Мы вполне можем утверждать, что свободный и открытый ум, так горячо одобряемый в наши дни, является не только благословением. Несомненно, нужно оставаться открытыми и восприимчивыми по отношению к тем вопросам, которые не определены точно в Писании, чтобы наше понимание Божьего откровения углублялось и дальше. Кроме того, нужно уметь отличать доктрину оттого, как мы ее толкуем или формулируем (кстати, не всегда верно). Но когда Библия учит о чем–либо с предельной простотой и ясностью, культ открытого разума становится признаком не духовной зрелости, а духовной незрелости. Тех же, кто никак не может решить, во что же им верить, кто «колеблется и увлекается всяким ветром учения», Павел называет «младенцами» (Еф. 4:14, греч. nepioi). И характерной чертой «времен тяжких», в которые мы живем, как раз является преобладание людей, «всегда учащихся и никогда не могущих дойти до познания истины» (2 Тим. 3:1,7).
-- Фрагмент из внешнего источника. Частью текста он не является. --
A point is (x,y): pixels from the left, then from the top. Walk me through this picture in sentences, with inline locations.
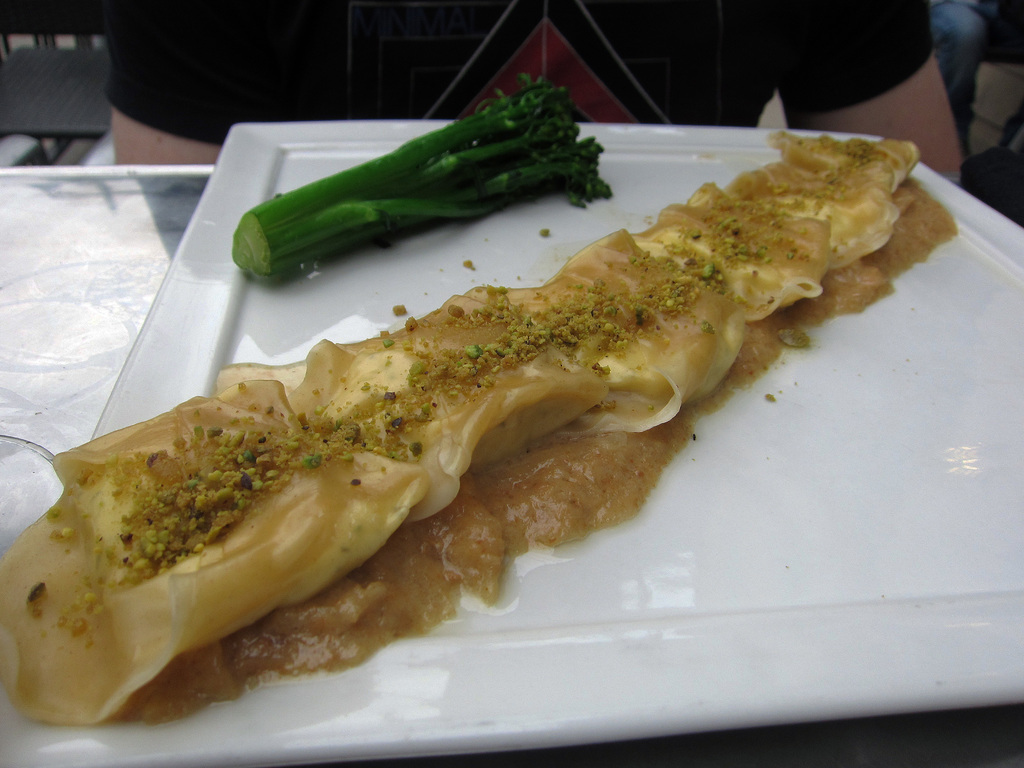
In this image we can see some food items (538,324) on the plate (763,524), which is on the table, also we can see the person's body (698,49).
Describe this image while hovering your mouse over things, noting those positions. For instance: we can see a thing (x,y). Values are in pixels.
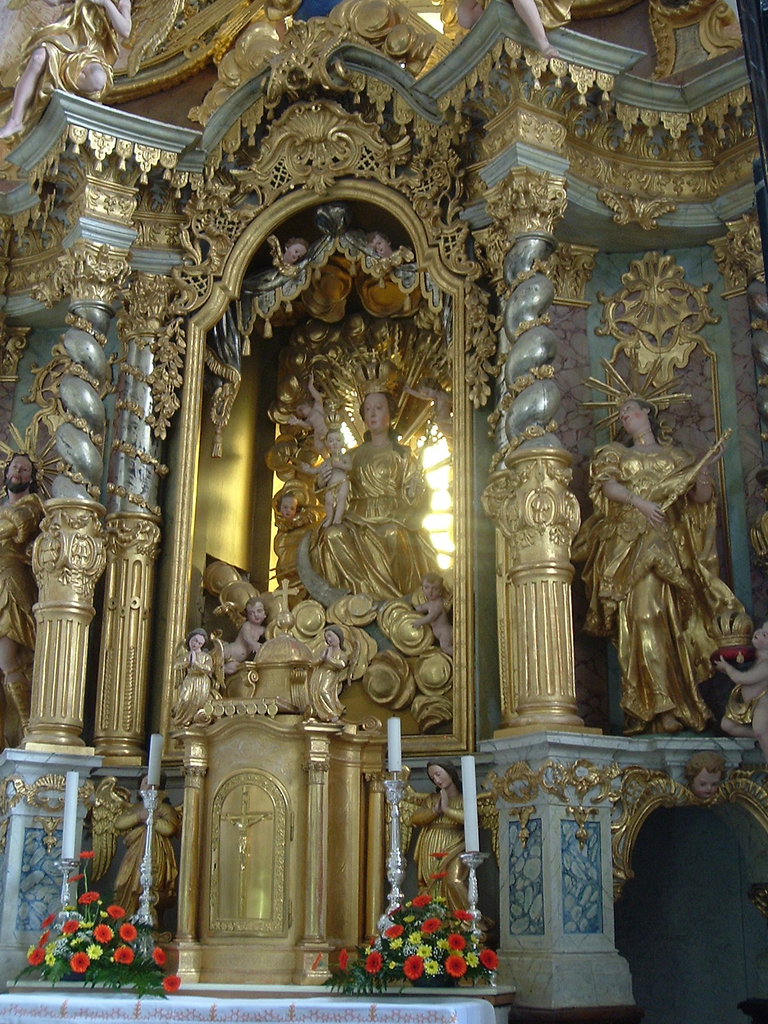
In this picture I can see flower bouquets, there are candles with the candles stands (144,870) and there are sculptures (416,691).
Интересную иллюстрацию этому дал Г. К. Честертон в своей «Автобиографии». Он описывает X. Г Уэллса как человека, «реагировавшего на все слишком стремительно», постоянно находившегося в состоянии противодействия и, по–видимому, неспособного самостоятельно прийти к твердым, прочным убеждениям. Дальше Честертон пишет: «Мне кажется, он считал, что разум нужно держать открытым именно для того, чтобы он все время оставался открытым. Я же абсолютно убежден, что открывать разум — как и рот — нужно лишь для того, чтобы сразу же закрыть его, положив туда что–то полезное»[3]. Самьюэл Батлер придерживался того же мнения, хотя представлял себе разум не в виде открытого или закрытого рта, а в виде комнаты: «Открытый разум сам по себе неплох, но нельзя открывать его настолько, чтобы стало невозможно там хоть что–нибудь удержать или выставить оттуда нежеланных гостей. Он должен иметь возможность иногда запирать свои двери, а то не будет житья от сквозняков».